Segment Start: EXCERPT TO READ

Nuchal cord is when the umbilical cord that passes 360 degrees (coiled) around the fetal neck. Many parents are concerned that their baby will be born with the umbilical cord around the neck (nuchal cord), and associate this scenario with complications including stillbirth, fetal distress or neonatal morbidity. About one third of babies are born with a nuchal cord. Nuchal cord can be classified according to the number of cord coiling and tightness. Majority of nuchal cord are single loop (20.6%) and loose.

The diagnosis of nuchal cord is usually made following abnormal CTG changes (fetal distress pattern) or upon delivery of the baby’s head. Lately, nuchal cord can be detected by antenatal ultrasound.
The clinical evidence
The risk of neonatal mortality associated with nuchal cord is rare. It is reported at 0.4-0.6%.

Earlier evidence shows nuchal cord is associated with adverse outcome, including fetal demise,[8] physiological or neurodevelopmental impairment,[9–13] and increased risk of cerebral palsy[13,14]

In more recent studies, no significant difference in the risk of operative deliveries and neonatal outcome was demonstrated when compared to baby born without nuchal cord. These studies claim to be more accurate as they are from a larger sample size and better designed.

Segment End: EXCERPT TO READ

## TASKS AND EXERCISES
1) In the nuchal cord text, copy the part starting with "The clinical evidence" and going on through "and better designed.".
2) According to the nuchal cord text, about what proportion of babies are born with a nuchal cord?
3) Check each statement against the nuchal cord text and say whether it agrees. For each one, answer yes or no and quote the words from the text that decide it.
(a) A nuchal cord can be detected by antenatal ultrasound.
(b) The reported risk of neonatal mortality associated with nuchal cord is above 5%.
(c) More recent studies found a significantly higher risk of operative deliveries with nuchal cord.

Segment Start: ENTRIES PROVIDED

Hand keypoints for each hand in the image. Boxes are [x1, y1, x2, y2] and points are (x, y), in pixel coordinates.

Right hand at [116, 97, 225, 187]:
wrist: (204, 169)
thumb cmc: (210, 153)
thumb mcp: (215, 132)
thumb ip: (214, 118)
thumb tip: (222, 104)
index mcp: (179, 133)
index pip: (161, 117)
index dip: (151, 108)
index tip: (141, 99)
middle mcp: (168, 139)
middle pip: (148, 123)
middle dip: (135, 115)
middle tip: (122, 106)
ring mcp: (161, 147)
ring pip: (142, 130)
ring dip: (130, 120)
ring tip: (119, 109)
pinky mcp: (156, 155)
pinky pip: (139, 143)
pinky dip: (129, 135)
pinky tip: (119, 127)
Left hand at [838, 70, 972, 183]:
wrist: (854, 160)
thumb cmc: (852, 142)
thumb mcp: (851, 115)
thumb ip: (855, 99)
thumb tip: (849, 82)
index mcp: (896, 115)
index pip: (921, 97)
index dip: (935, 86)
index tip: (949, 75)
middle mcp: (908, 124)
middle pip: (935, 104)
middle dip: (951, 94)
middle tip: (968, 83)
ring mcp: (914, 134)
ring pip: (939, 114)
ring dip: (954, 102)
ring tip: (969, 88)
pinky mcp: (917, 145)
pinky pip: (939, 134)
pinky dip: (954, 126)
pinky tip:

Segment End: ENTRIES PROVIDED

## RESPONSES TO THE EXERCISE
1)
The clinical evidence
The risk of neonatal mortality associated with nuchal cord is rare. It is reported at 0.4-0.6%.

Earlier evidence shows nuchal cord is associated with adverse outcome, including fetal demise,[8] physiological or neurodevelopmental impairment,[9–13] and increased risk of cerebral palsy[13,14]

In more recent studies, no significant difference in the risk of operative deliveries and neonatal outcome was demonstrated when compared to baby born without nuchal cord. These studies claim to be more accurate as they are from a larger sample size and better designed.

2) About one third of babies are born with a nuchal cord.

3)
(a) Yes: "Lately, nuchal cord can be detected by antenatal ultrasound."
(b) No: "It is reported at 0.4-0.6%."
(c) No: "no significant difference in the risk of operative deliveries and neonatal outcome was demonstrated"